BEGIN
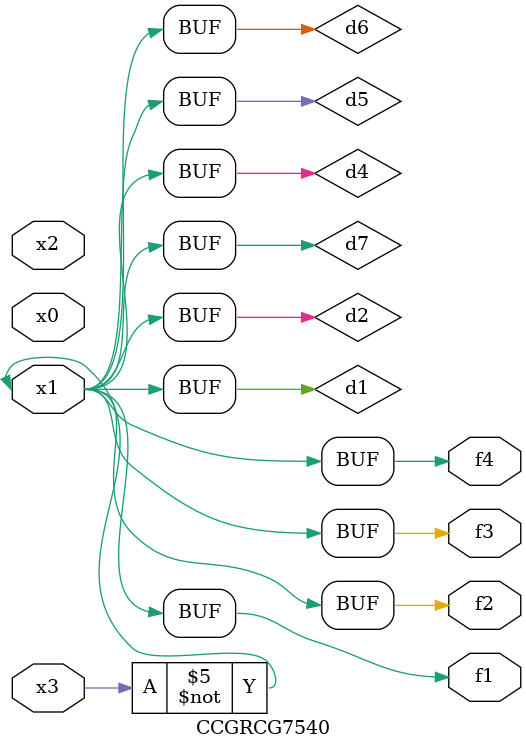
<source format=v>
module CCGRCG7540(
	input x0, x1, x2, x3,
	output f1, f2, f3, f4
);

	wire d1, d2, d3, d4, d5, d6, d7;

	not (d1, x3);
	buf (d2, x1);
	xnor (d3, d1, d2);
	nor (d4, d1);
	buf (d5, d1, d2);
	buf (d6, d4, d5);
	nand (d7, d4);
	assign f1 = d6;
	assign f2 = d7;
	assign f3 = d6;
	assign f4 = d6;
endmodule

</source>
END
Work to be completed = Write out exactly those lines of the records above that lie from the one with "nand (d7, d4);" through the last line, including both.

Written reply =
	nand (d7, d4);
	assign f1 = d6;
	assign f2 = d7;
	assign f3 = d6;
	assign f4 = d6;
endmodule

</source>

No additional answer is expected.